AVQI values are stable or slightly improved pre-to-post in both conditions. No participant shows a clinically meaningful worsening. This means neither the animal nor the vowel exercise protocol introduces vocal strain or degradation at the whole-voice level — an important baseline finding even if AVQI is too blunt an instrument to capture the fine-grained acoustic shifts documented above.

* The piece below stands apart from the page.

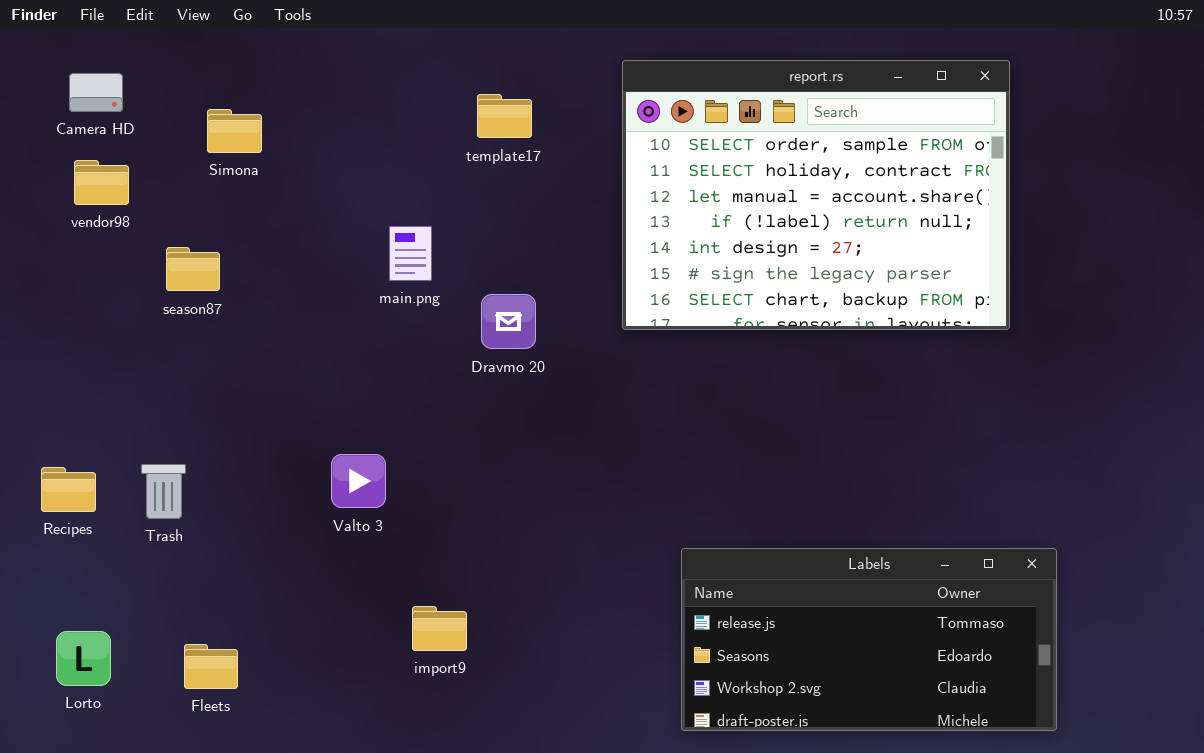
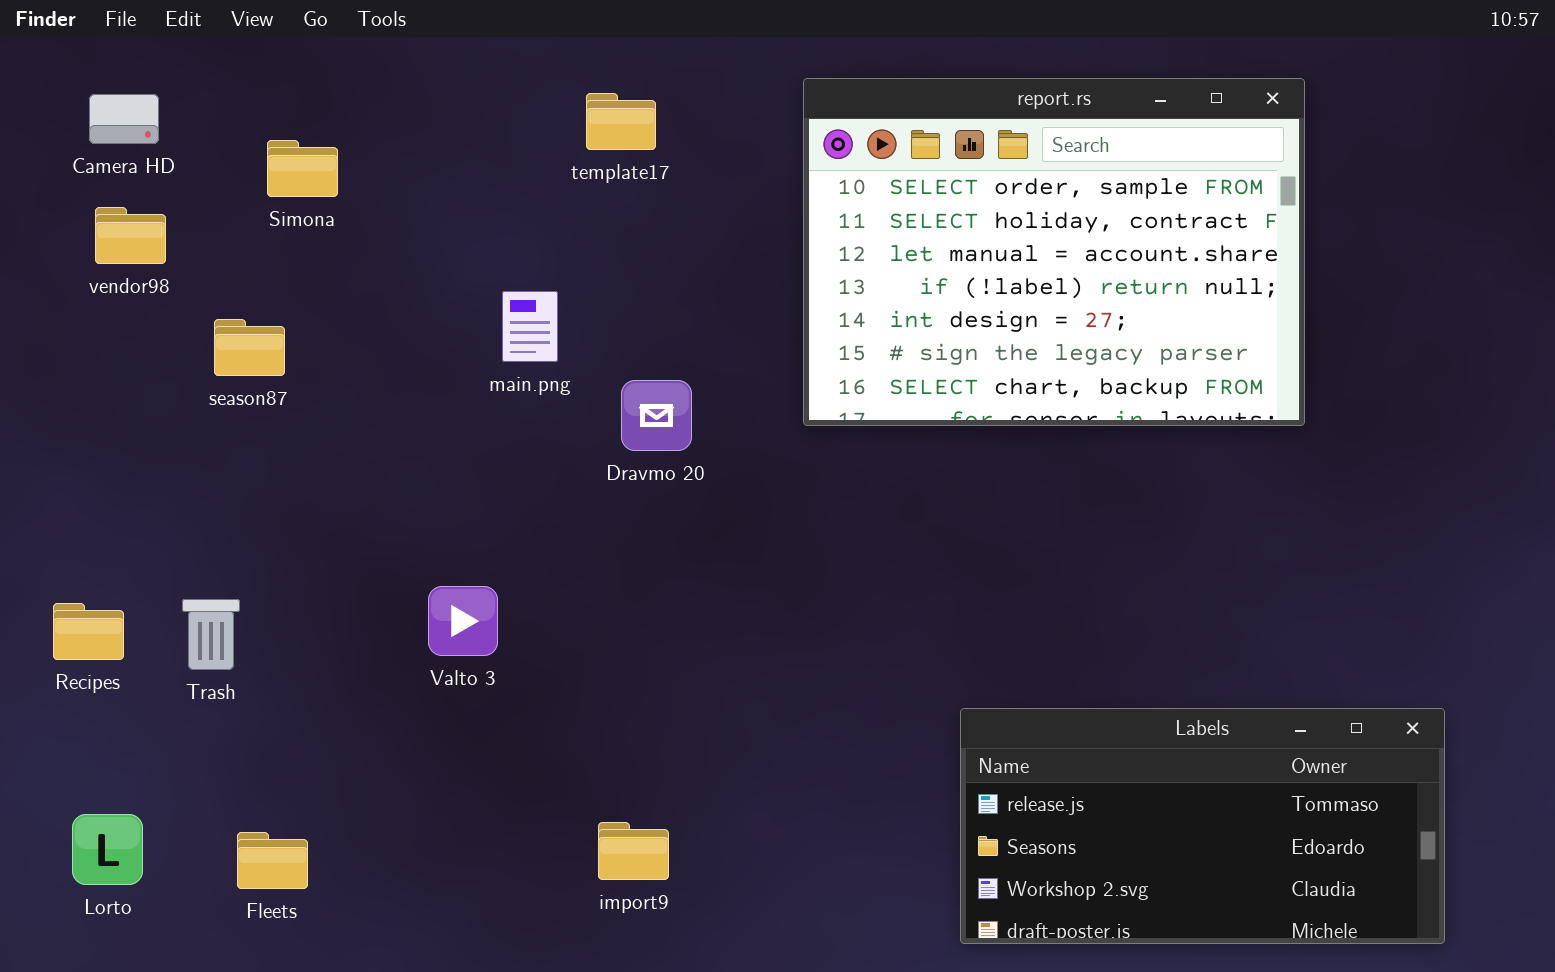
template17: [477,94,532,138] -> [586,93,656,150], moved
Labels: [681,548,1057,731] -> [960,708,1445,944], moved
import9: [412,606,467,651] -> [598,822,669,880], moved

Note: P4 Session B (Vowel) post-AVQI was not available.

Limitations

Sample size (n = 5): Effect sizes are unstable, confidence intervals wide. Findings describe these five singers, not a generalizable population.
Session order: All participants completed Session A (animal) before Session B (vowel). Exercise order within each session was randomized. Because condition and session are confounded, observed differences could partly reflect familiarity with the protocol rather than the exercise type. However, the baseline-corrected analysis shows that pre-exercise singing was acoustically equivalent across sessions, indicating that the two sessions began from the same vocal starting point.
Formant reliability: Unreliable at f0 > 350 Hz. Owl mimics (~570 Hz) and “where” targets (~520 Hz) are flagged; formant-dependent findings should be interpreted with caution for high-f0 tokens.
Single rater: VES rated by one researcher without inter-rater reliability assessment.
VES scale comprehension (P5): Participant 5 reported difficulty interpreting the Omni-VES numerical rating system, noting that the pictorial anchors provided more clarity. The researcher’s own VES ratings for P5 were consistently higher than P5’s self-ratings, suggesting possible underreporting of perceived effort due to scale confusion.
Missing AVQI data (P4 Session B): The post-session AVQI recording (sustained vowel and continuous speech) was not collected for Participant 4 in Session B. All other pre/post AVQI recordings are complete and show stable voice quality across conditions.
Carry-over analysis: Exercise-type effects on subsequent singing are descriptive (n = 5 per group, no inferential tests reach significance). They suggest hypotheses for replication, not confirmatory claims.
Engagement questionnaire design: Session A included two animal-specific open-ended questions that Session B did not. The Likert items were identical across sessions.

Acknowledgments

Acoustic extraction was performed by Ian Howell using a Praat plugin he developed with Claude (Anthropic). Analysis pipeline, visualization, and archival were developed collaboratively with Claude under the direction of Kayla Gautereaux. All analytical decisions were made by the research team. Statistical analysis and visualization used Python (pandas, scipy, plotly).